Ele nasceu há 100 anos na Alemanha, fugiu de lá perseguido pelo nazismo. Acolhido como cidadão norte-americano, serviu como soldado na 2ª Guerra Mundial e voltou ao país que o expulsou para ocupá-lo com as forças aliadas. A fascinante, polêmica e verdadeiramente ativa vida do diplomata Henry Kissinger terminou quinta-feira passada em Connecticut, EUA. E como ele sempre previu, e até ajudou a torná-lo assim, com o mundo em permanente desordem e desarmonia entre povos e nações.

Kissinger recebeu o mais contestado e precipitado Prêmio Nobel da Paz por uma guerra que não tinha acabado. Dividiu com o Comitê Norueguês, que o concede, o constrangimento internacional de ver Le Duc Tho não aceitar a honraria, único indicado até hoje a recusar o prêmio. O líder vietnamita considerou incompletos e insuficientes os Acordos de Paris que previam terminar a guerra e restaurar a paz no Vietnã.

Secretário de Estado, Embaixador, aconselhador, formal e informal de presidentes norte-americanos por mais de 70 anos, tinha uma visão da ordem internacional muito própria, convergente para um lado, divergente para outro. Na América Latina deixa triste memória por admitir, justificar ou não deter aliados rudes, adeptos de convulsões sociais e conflitos violentos, execução de opositores e desestabilização de governos constitucionalmente eleitos como ocorreu no Brasil, Chile e Argentina. O que não o impedia de aproximar os EUA da China e conseguir tratados de controle para limitar a produção de armas nucleares com a União Soviética.
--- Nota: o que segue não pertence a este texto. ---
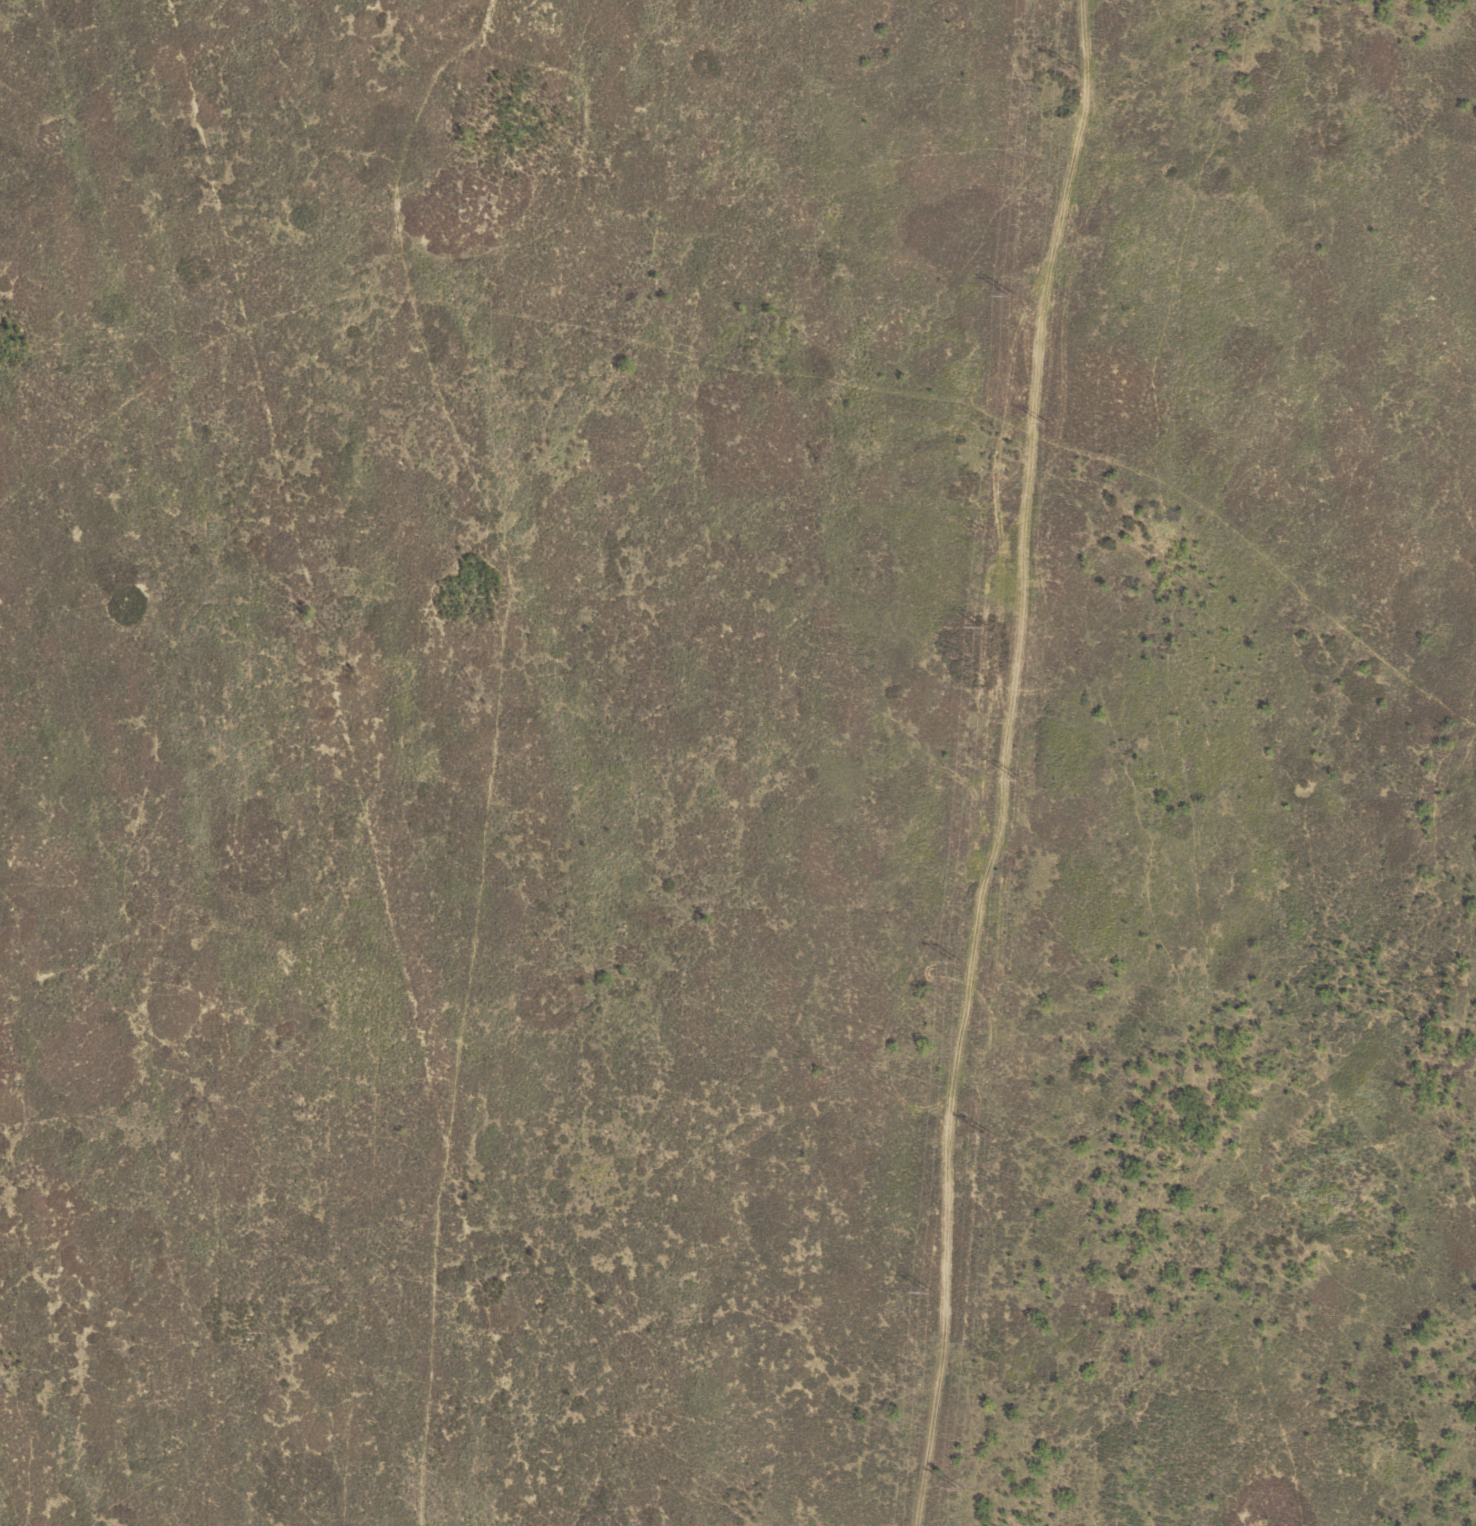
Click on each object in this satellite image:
power tower: (1076, 70)
power tower: (1011, 295)
power tower: (1047, 425)
power tower: (986, 624)
power tower: (1018, 777)
power tower: (958, 960)
power tower: (990, 1134)
power tower: (930, 1293)
power tower: (959, 1490)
Estadista de um mundo que sempre faz vista grossa a bagunça de países amigos, tentava equilibrar interesses militares de segurança pelas armas e o discurso de não negligenciar a importância de promover governos democráticos e comprometidos com os direitos humanos. Kissinger foi um equilibrista fenomenal. Sua balança diante de acontecimentos terríveis derivados de catástrofes políticas nacionais pendia sempre mais para a intervenção do que para o diálogo. Com o tempo, passou a formular atitudes mais recomendáveis para consolidar a inequívoca liderança mundial dos EUA. Usava expressões como “projeto moral americano” para definir como fundamental à tradição ocidental apoiar o sistema eleitoral livre e combater o comunismo. Inventou uma combinação de realismo e idealismo, convencendo aos políticos e acadêmicos de seu país que o debate americano seria mais aceito no mundo se estes dois elementos não fossem vistos como opostos e incompatíveis.

Deu opinião sobre tudo como um dos mais prestigiados consultores políticos do mundo. Inclusive ajudou na contratação de Pelé pelo Cosmos de Nova York para ajudar na propaganda do futebol de origem inglesa nos EUA. Se meteu no Oriente Médio, buscou explicar a mentalidade teocrática e estadista islâmica, as razões de Israel, a questão palestina, a noção de ordem do Irã, Síria e das monarquias árabes. Ajudou a formular a multiplicidade das concepções de poder e influência na Ásia, do Japão, Índia, Coréia e China. Admirador da Europa e sua democracia pluralista e escudo militar como maior aliado dos EUA no mundo, dava mais atenção às guerras entre Estados do que a vida das pessoas comuns. Até que a violência não estatal de grupos civis, paramilitares e terrorismo alertou às potências atômicas que a realidade venceu a teoria. E que dispor de meios de destruição total não é suficiente para fundar uma nova ordem mundial, partilhada e compreensível.

A ilusão de Henry Kissinger de que os Estados Unidos cumpririam seu papel geopolítico, econômico e cultural imperativo e incontestável não se tornou realidade. Não é possível traduzir culturas divergentes num sistema comum. Aliás, nenhum país do mundo conseguirá resumir todos os outros. As estruturas regionais, culturas próprias, nacionalismos, preconceitos e exageros diversos não permitiram a criação de valores universais respeitados por todos onde as populações civis tenham direitos não violados. Uma ordem jurídica unilateral não se sustenta, uma multilateral não se afirmou por mais que se tente.

É impossível saber qual o resultado e as consequências dos atos pensados e impensados de governantes e estadistas. Esta é a maior lição e regra da história humana. Henry Kissinger, tendo vivido por tanto tempo, atravessando o século com poder e influência, é bem uma pequena exceção dentre aqueles que não viram o mal ou o bem que fizeram ao mundo. O que ele fez, ele viu. E como assumiu a prevalência de suas ações sobre tantos fatos mundiais, que tenha ido em paz com sua consciência acertar as contas com o Deus de todos nós.